++++ Provided records ++++
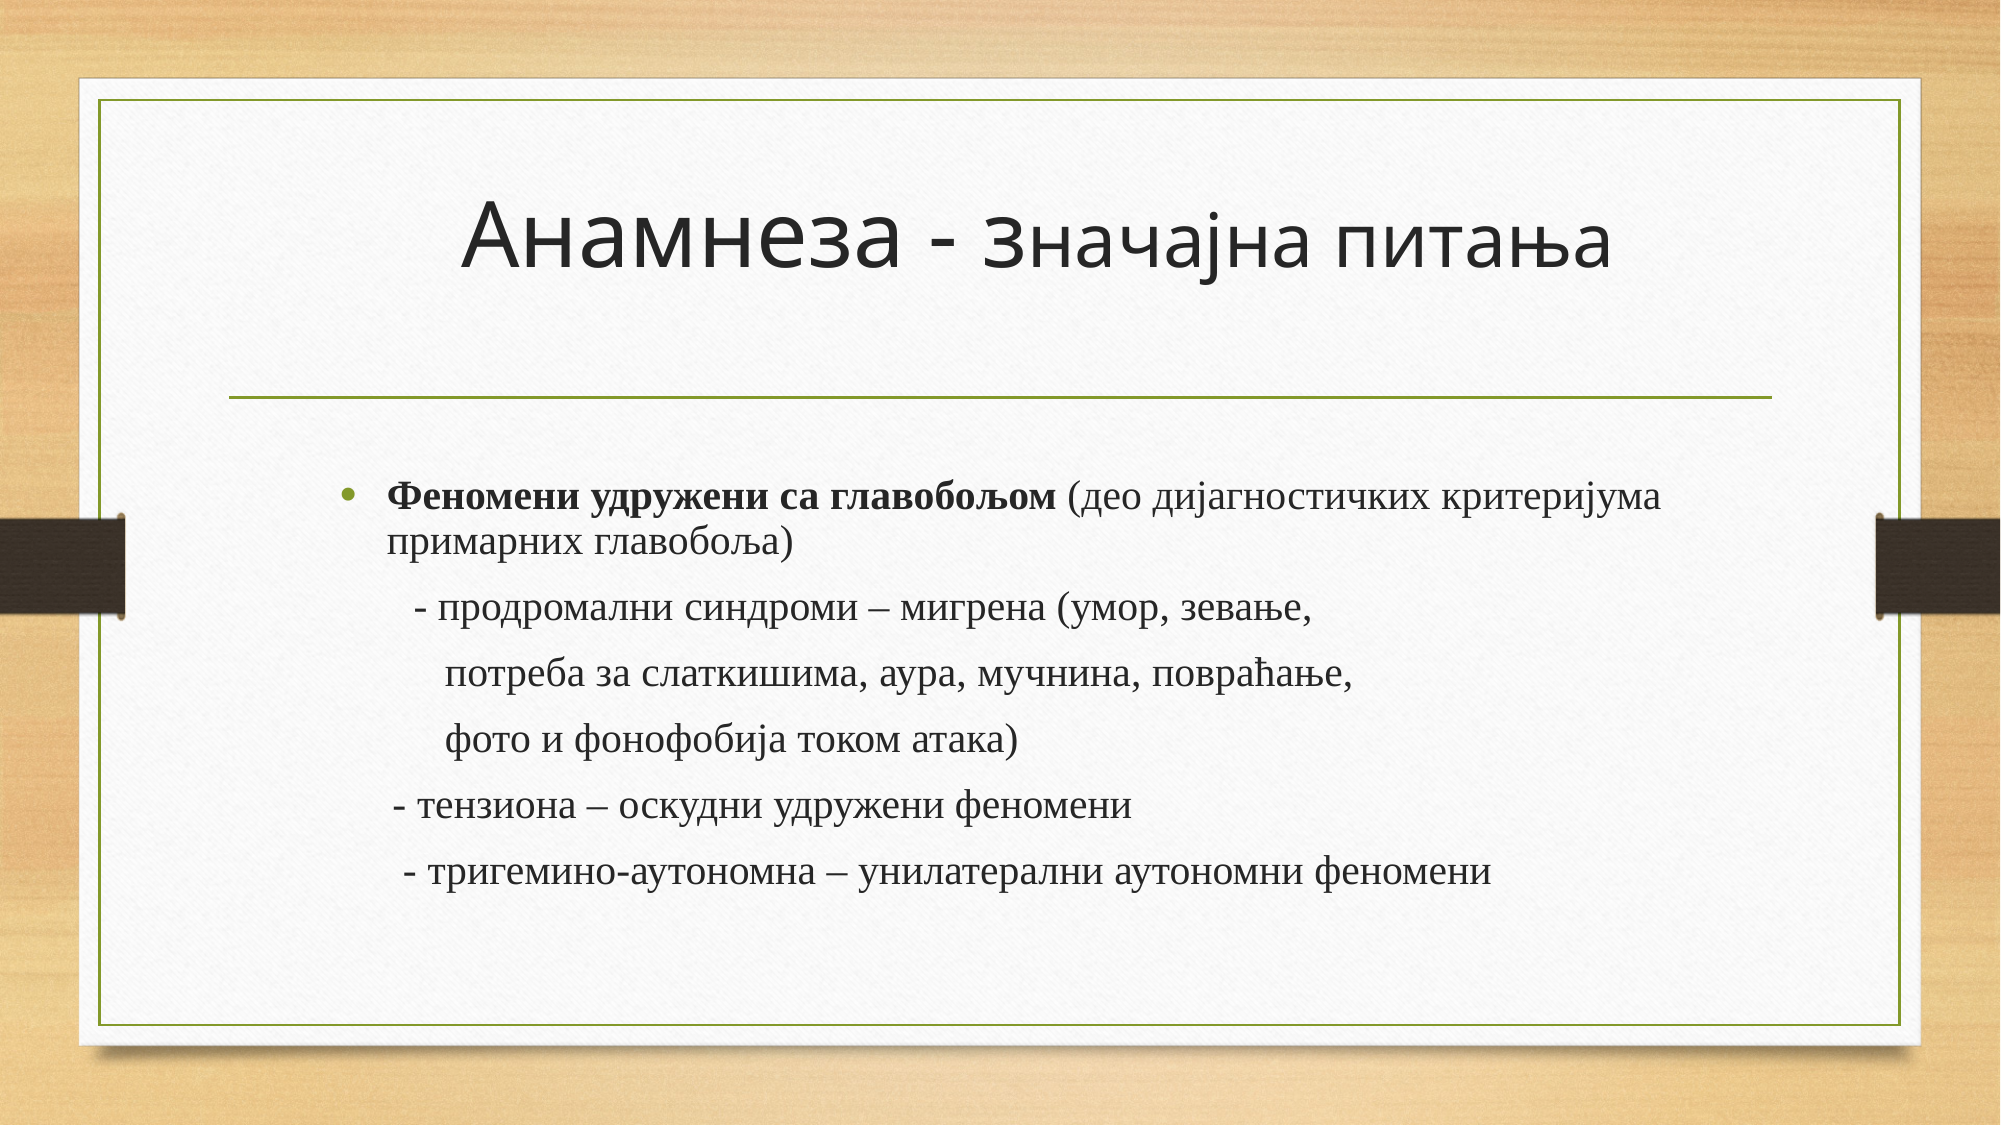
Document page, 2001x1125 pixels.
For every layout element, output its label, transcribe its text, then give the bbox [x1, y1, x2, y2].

title Анамнеза - значајна питања [350, 160, 1726, 302]
picture [0, 0, 2001, 1125]
list Феномени удружени са главобољом (део дијагностичких критеријума примарних главобоља) - продромални синдроми – мигрена (умор, зевање, потреба за слаткишима, аура, мучнина, повраћање, фото и фонофобија током атака) - тензиона – оскудни удружени феномени - тригемино-аутономна – унилатерални аутономни феномени [324, 385, 1701, 961]
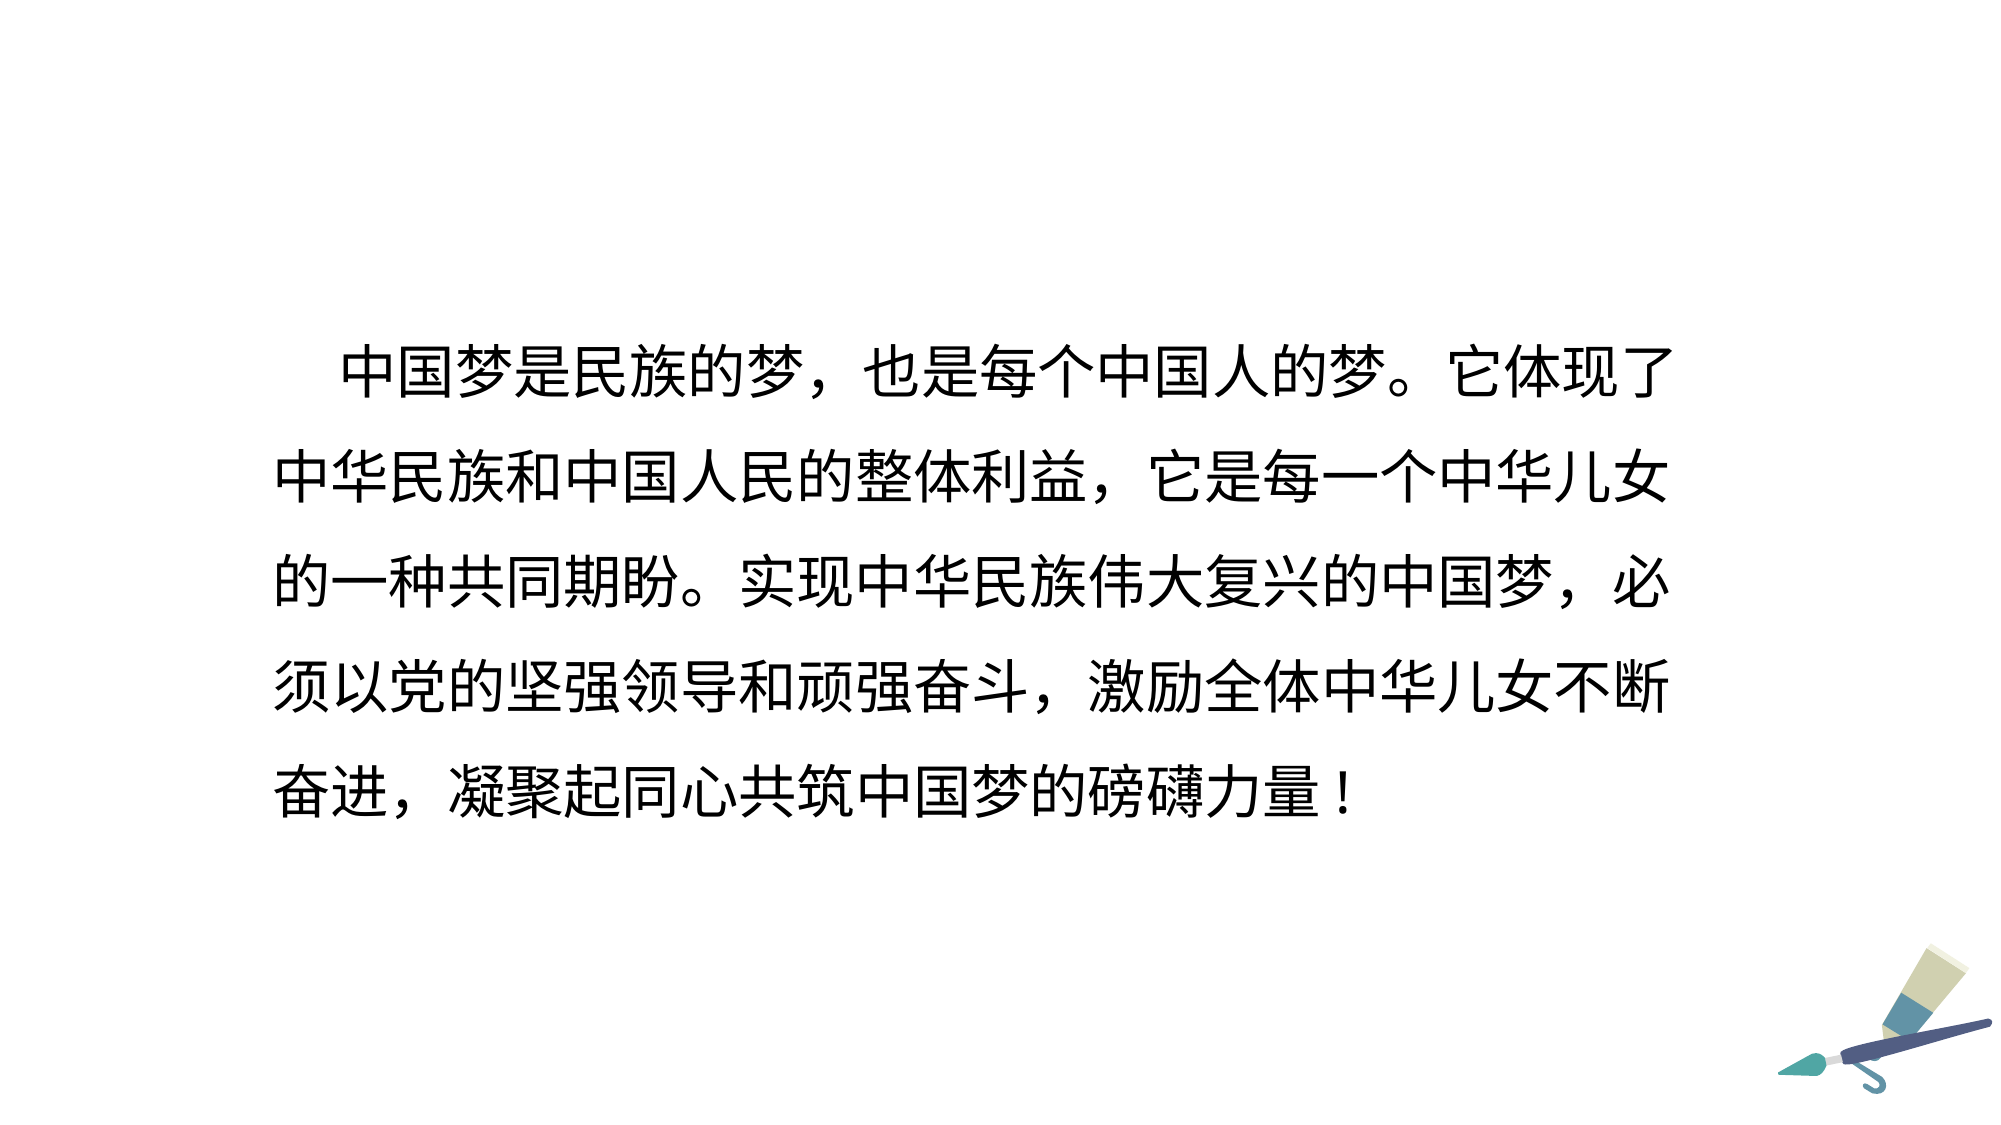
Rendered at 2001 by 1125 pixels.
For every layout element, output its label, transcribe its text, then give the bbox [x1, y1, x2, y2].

text_box 中国梦是民族的梦，也是每个中国人的梦。它体现了中华民族和中国人民的整体利益，它是每一个中华儿女的一种共同期盼。实现中华民族伟大复兴的中国梦，必须以党的坚强领导和顽强奋斗，激励全体中华儿女不断奋进，凝聚起同心共筑中国梦的磅礴力量! [224, 235, 1776, 891]
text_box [1811, 945, 1974, 1125]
++++
▶ The task: Give back the records above exactly. Pictures stay out.

▶ Result of the task:
Document page, 2001x1125 pixels.
For every layout element, output its label, transcribe its text, then give the bbox [x1, y1, x2, y2].

title Анамнеза - значајна питања [350, 160, 1726, 302]
picture [0, 0, 2001, 1125]
list Феномени удружени са главобољом (део дијагностичких критеријума примарних главобоља) - продромални синдроми – мигрена (умор, зевање, потреба за слаткишима, аура, мучнина, повраћање, фото и фонофобија током атака) - тензиона – оскудни удружени феномени - тригемино-аутономна – унилатерални аутономни феномени [324, 385, 1701, 961]
Rendered at 2001 by 1125 pixels.
For every layout element, output its label, transcribe its text, then give the bbox [x1, y1, x2, y2].

text_box 中国梦是民族的梦，也是每个中国人的梦。它体现了中华民族和中国人民的整体利益，它是每一个中华儿女的一种共同期盼。实现中华民族伟大复兴的中国梦，必须以党的坚强领导和顽强奋斗，激励全体中华儿女不断奋进，凝聚起同心共筑中国梦的磅礴力量! [224, 235, 1776, 891]
text_box [1811, 945, 1974, 1125]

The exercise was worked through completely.